MEPs also confirmed their position on draft legislation aiming to update the criteria and methodology for selecting energy projects of common interest (PCIs). These include projects like high-voltage transmission lines, pipelines, energy storage facilities or smart grids, which would benefit from fast-track administrative procedures and be eligible to receive EU funds.
Simpson said the European Commission is looking into complaints by some EU countries that Russia is using its position as a major supplier to propel the soaring price of gas in Europe. “We are looking into this claim, together with Executive Vice President Vestager, who is responsible for competition rules, because it is of course a very serious matter,” Simson told Reuters, referring to EU antitrust chief Margrethe Vestager. “Our initial assessment suggests that Russia is fulfilling its long-term contracts,” she said in written responses to questions.
Meanwhile on October 6, Russian President Vladimir Putin said Russia will exceed the contracted volume it sends via the Ukraine pipeline system to send more gas to Europe ahead of winter. “Moscow also considers it has also made the case for Nord Stream 2 – that point could not be clearer after supply concerns caused this year’s huge gas price rise,” Chris Weafer, co-founder of Macro-Advisory, argued. “Gazprom is confident it will be able to send 5 Bcm through the new pipe before the end of the year.” Putin’s statement is already generating some price reductions.

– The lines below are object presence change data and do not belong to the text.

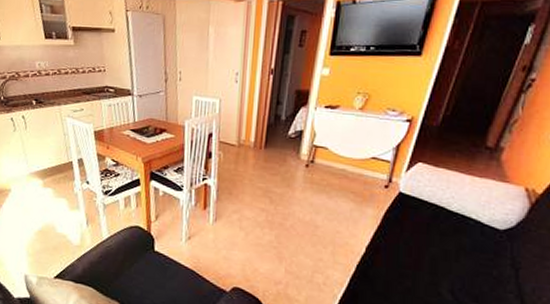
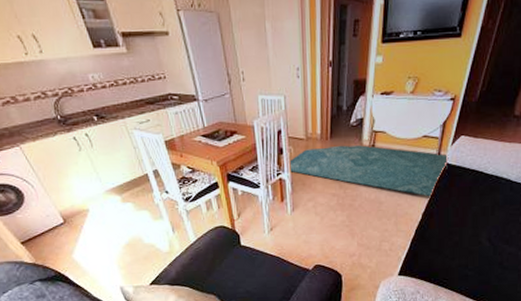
rug: none [216,156,402,228] -> present [288,145,449,197]

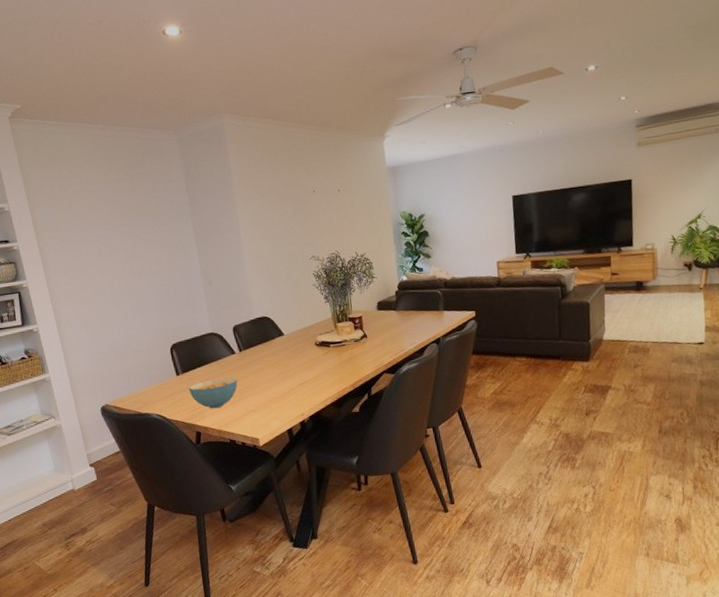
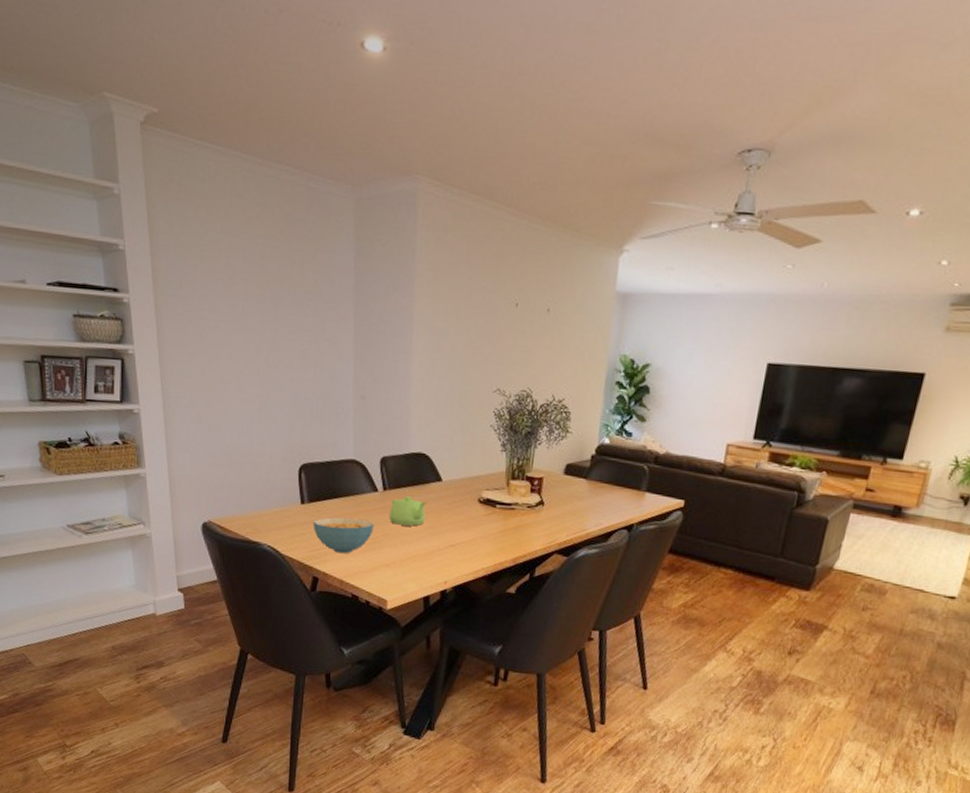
teapot: none [247,352,277,377] -> present [389,496,428,526]

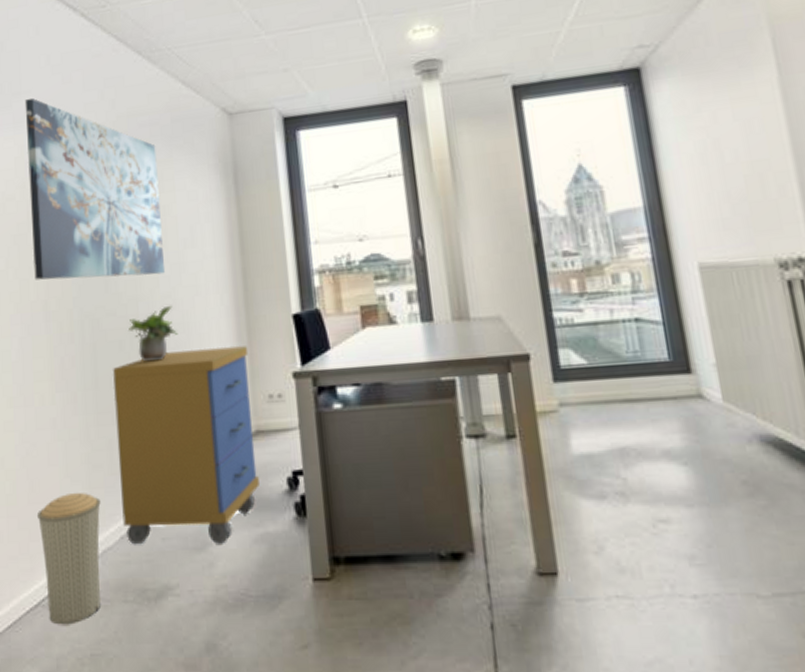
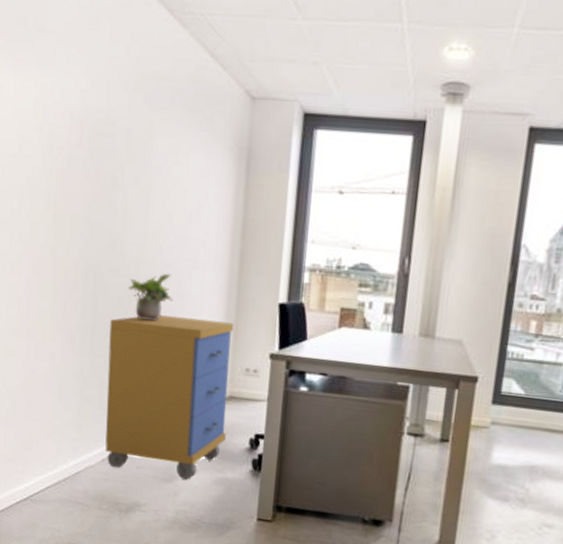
wall art: present [24,98,166,280] -> none [45,39,176,244]
trash can: present [36,492,101,625] -> none [31,417,88,518]

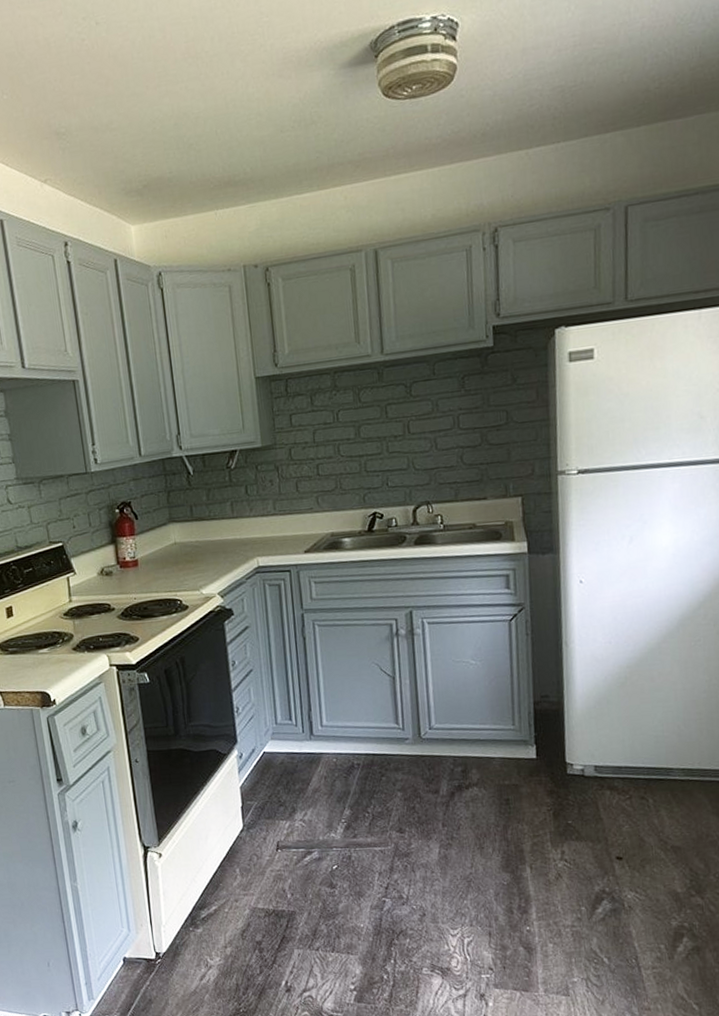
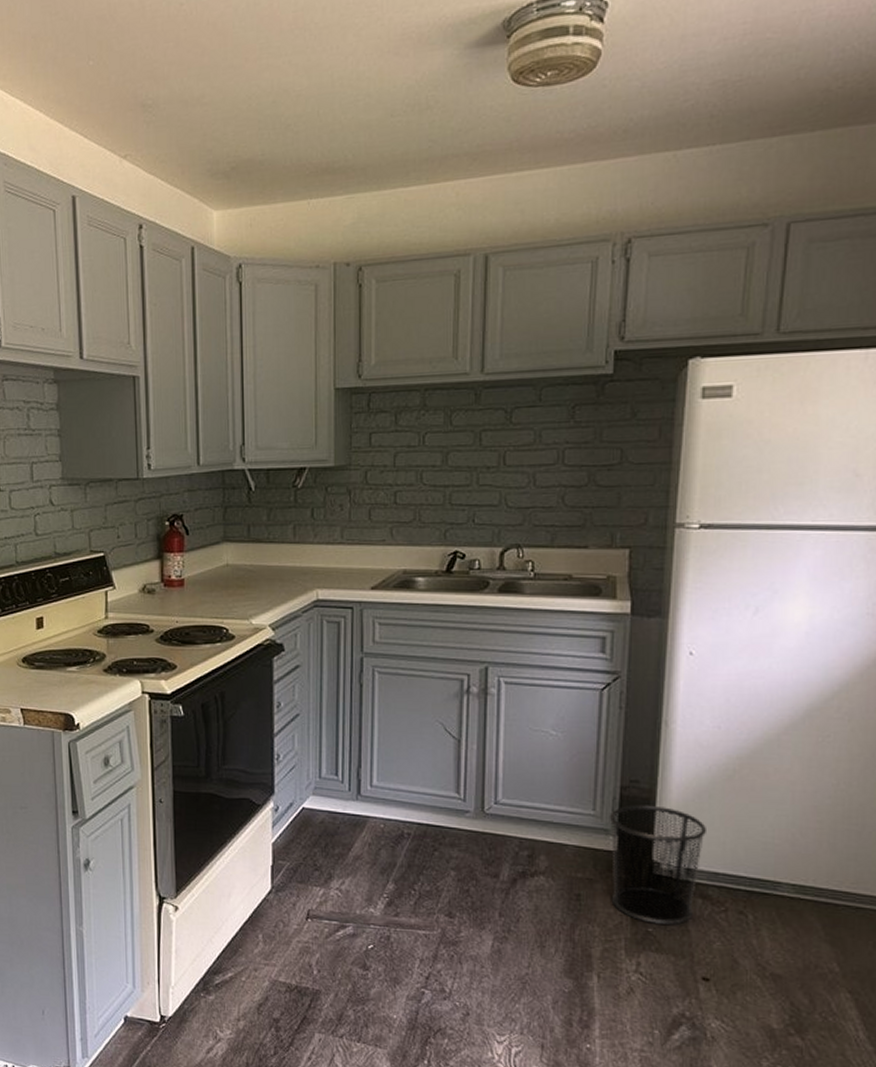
waste bin: none [526,715,609,817] -> present [609,804,708,925]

Moscow is awaiting regulatory approval for the controversial Nord Stream 2 pipeline from Russia to Germany to start pumping gas to Germany. Opponents say Russia has applied pressure to try to speed up the project’s approval, by not supplying extra gas to Europe as prices have surged.
Russian gas supplies via the Yamal-Europe pipeline fell on October 1 by almost 77% from September 30, according to data from grid operator Gascade, as Gazprom booked only a third of its available capacity for October, Reuters reported. “Gazprom’s decision not to book for October the full capacity available at one of the main pipelines that delivers gas to Germany poses an increased tightening risk to north-western European gas balances and, hence, further upside risk to TTF prices this winter,” Goldman Sachs said in a note.

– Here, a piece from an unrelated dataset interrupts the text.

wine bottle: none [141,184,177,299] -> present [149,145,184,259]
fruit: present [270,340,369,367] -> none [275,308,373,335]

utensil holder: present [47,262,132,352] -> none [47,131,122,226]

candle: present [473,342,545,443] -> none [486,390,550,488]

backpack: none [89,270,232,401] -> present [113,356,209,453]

The November gas price at the Dutch TTF hub, a European benchmark , hit an all-time high of 97.73 euros per megawatt hour (MWh) earlier on October 1, up around 400% this year, before easing slightly.

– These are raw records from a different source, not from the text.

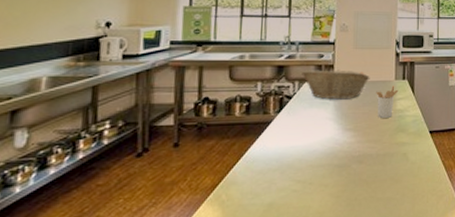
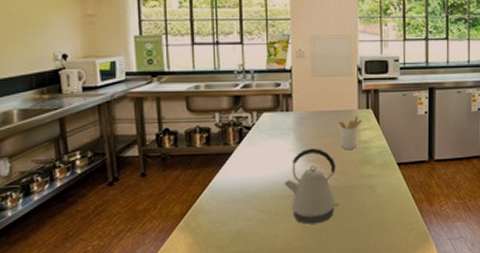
fruit basket: present [301,70,370,100] -> none [259,99,331,131]
kettle: none [320,116,374,194] -> present [283,148,340,225]

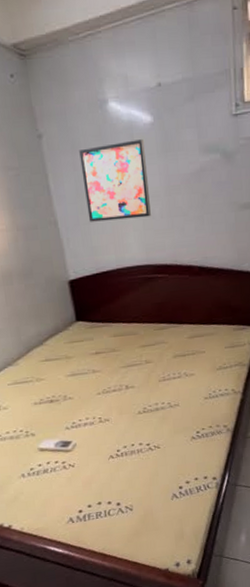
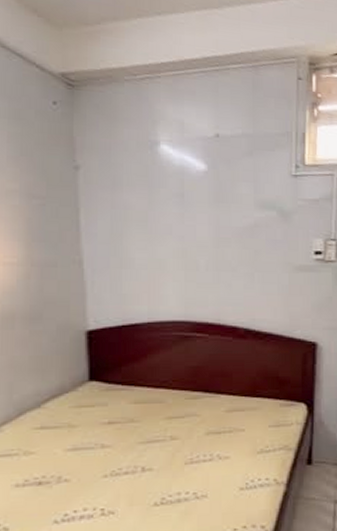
wall art: present [79,139,151,222] -> none [120,185,195,268]

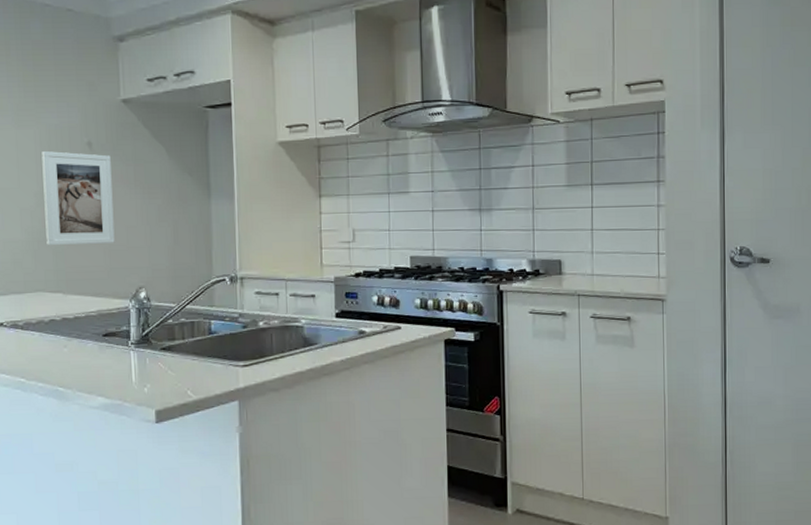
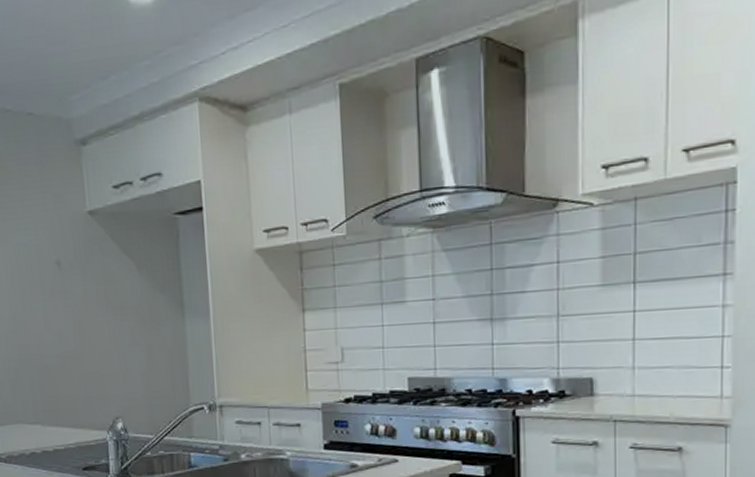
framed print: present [41,151,115,246] -> none [12,273,89,375]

Following a meeting of the Finance Ministers of the euro area on October 4, Eurogroup President and Ireland’s Finance Minister Paschal Donohoe said the issue of rising energy prices is a key concern for the European Union, entailing wide-ranging economic and social consequences.
“The issue of rising energy prices is broad, and it is multifaceted. Our exchange of views today focussed on the consequences for inflation and for budgetary policy within the euro area. There are also many other viewpoints, such as energy security, which belongs to other ministers and to other Council configurations,” Donohoe said.
“This is an issue that is indeed touching all Europeans, citizens and businesses and, small and medium-sized businesses. So that’s why we agreed on the need to monitor the evolution of energy prices and to factor this into our budgetary policy-making to ensure it doesn’t compromise the recovery that is now taking hold,” he said.
“We were in full agreement today that the current situation does not undermine our ambitious climate objectives. The green transition is not the problem, it is part of the solution. We need to maintain and find opportunities to speed up our efforts to improve energy efficiency, develop renewables and low carbon sources of energy so as to reduce our reliance on imported energy,” the Eurogroup president said.
France and Spain on October 4 called for a coordinated European response to the surge in global energy prices. One of the ideas reportedly suggested by Spain was to set up a strategic European gas reserve, which would help the EU negotiate lower prices.